## [WHAT THIS TASK INVOLVES]
Which lines run from the one containing "V. Project Five: A" to the end of the listing below? Write them out exactly, both ends included, with nothing else.

## [PROVIDED ENTRIES]
+ + + + +
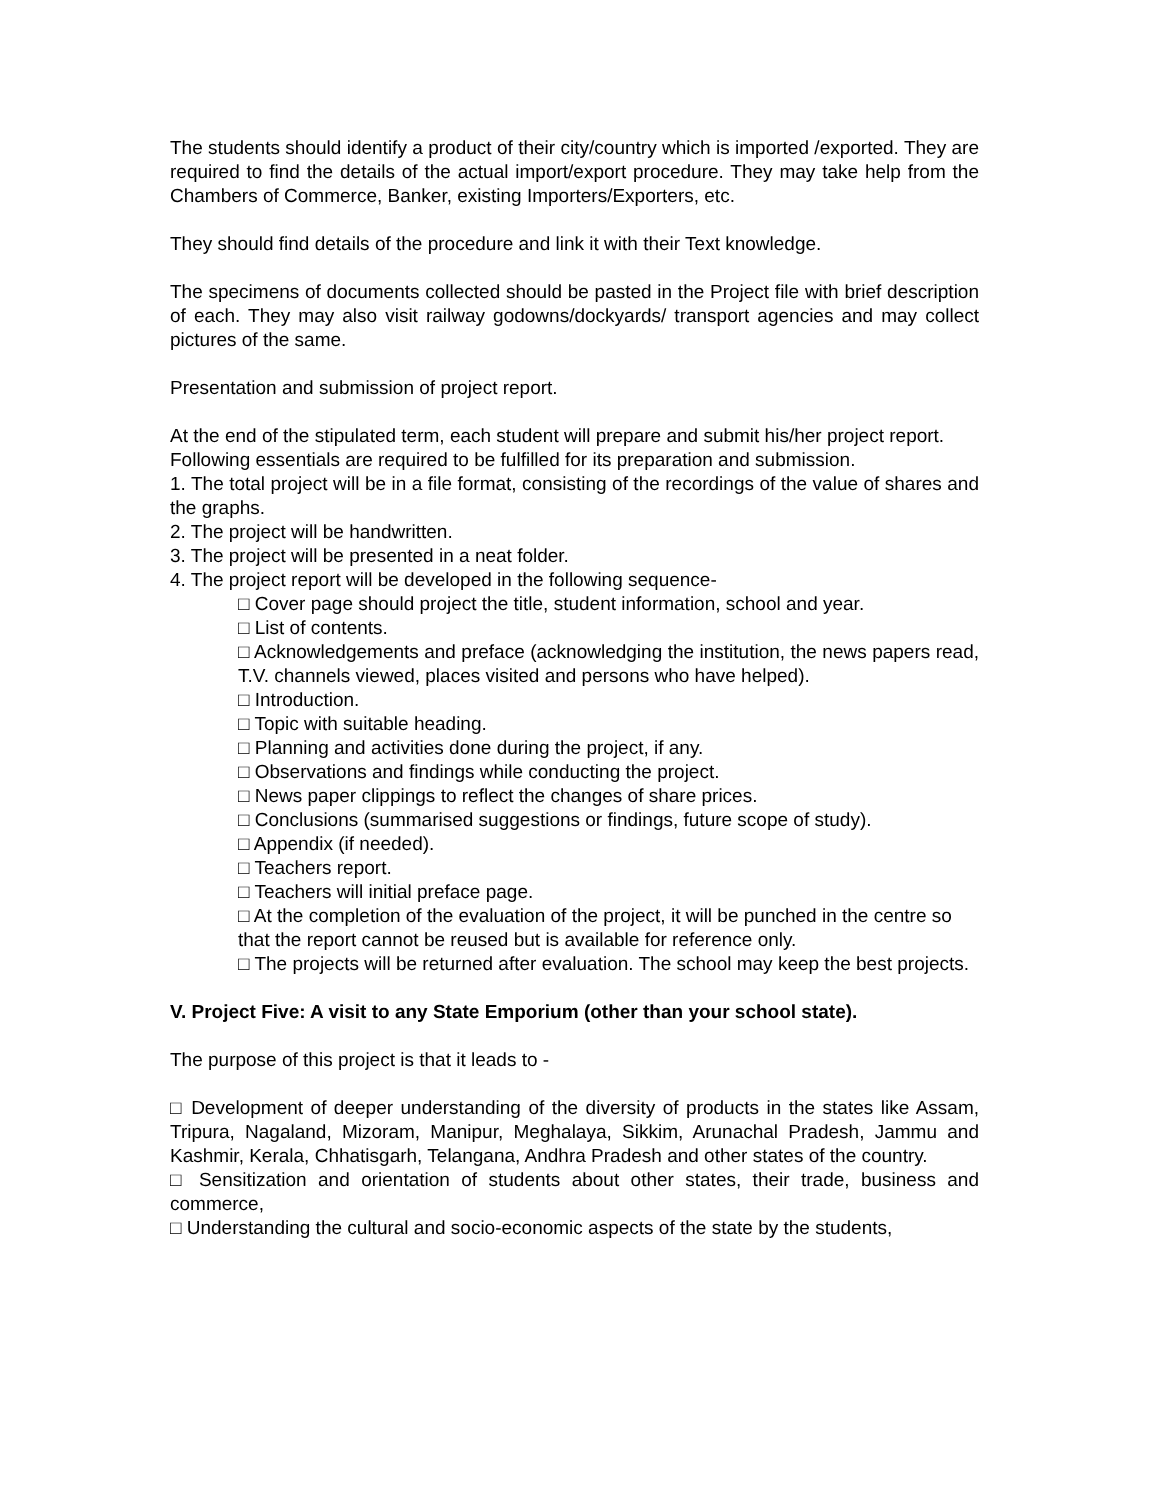The students should identify a product of their city/country which is imported /exported. They are required to find the details of the actual import/export procedure. They may take help from the Chambers of Commerce, Banker, existing Importers/Exporters, etc.
They should find details of the procedure and link it with their Text knowledge.
The specimens of documents collected should be pasted in the Project file with brief description of each. They may also visit railway godowns/dockyards/ transport agencies and may collect pictures of the same.
Presentation and submission of project report.
At the end of the stipulated term, each student will prepare and submit his/her project report.
Following essentials are required to be fulfilled for its preparation and submission.
1. The total project will be in a file format, consisting of the recordings of the value of shares and the graphs.
2. The project will be handwritten.
3. The project will be presented in a neat folder.
4. The project report will be developed in the following sequence-
□ Cover page should project the title, student information, school and year.
□ List of contents.
□ Acknowledgements and preface (acknowledging the institution, the news papers read, T.V. channels viewed, places visited and persons who have helped).
□ Introduction.
□ Topic with suitable heading.
□ Planning and activities done during the project, if any.
□ Observations and findings while conducting the project.
□ News paper clippings to reflect the changes of share prices.
□ Conclusions (summarised suggestions or findings, future scope of study).
□ Appendix (if needed).
□ Teachers report.
□ Teachers will initial preface page.
□ At the completion of the evaluation of the project, it will be punched in the centre so that the report cannot be reused but is available for reference only.
□ The projects will be returned after evaluation. The school may keep the best projects.
V. Project Five: A visit to any State Emporium (other than your school state).
The purpose of this project is that it leads to -
□ Development of deeper understanding of the diversity of products in the states like Assam, Tripura, Nagaland, Mizoram, Manipur, Meghalaya, Sikkim, Arunachal Pradesh, Jammu and Kashmir, Kerala, Chhatisgarh, Telangana, Andhra Pradesh and other states of the country.
□ Sensitization and orientation of students about other states, their trade, business and commerce,
□ Understanding the cultural and socio-economic aspects of the state by the students,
+ + + + +
## [SOLUTION FOR THIS EXERCISE]
V. Project Five: A visit to any State Emporium (other than your school state).
The purpose of this project is that it leads to -
□ Development of deeper understanding of the diversity of products in the states like Assam, Tripura, Nagaland, Mizoram, Manipur, Meghalaya, Sikkim, Arunachal Pradesh, Jammu and Kashmir, Kerala, Chhatisgarh, Telangana, Andhra Pradesh and other states of the country.
□ Sensitization and orientation of students about other states, their trade, business and commerce,
□ Understanding the cultural and socio-economic aspects of the state by the students,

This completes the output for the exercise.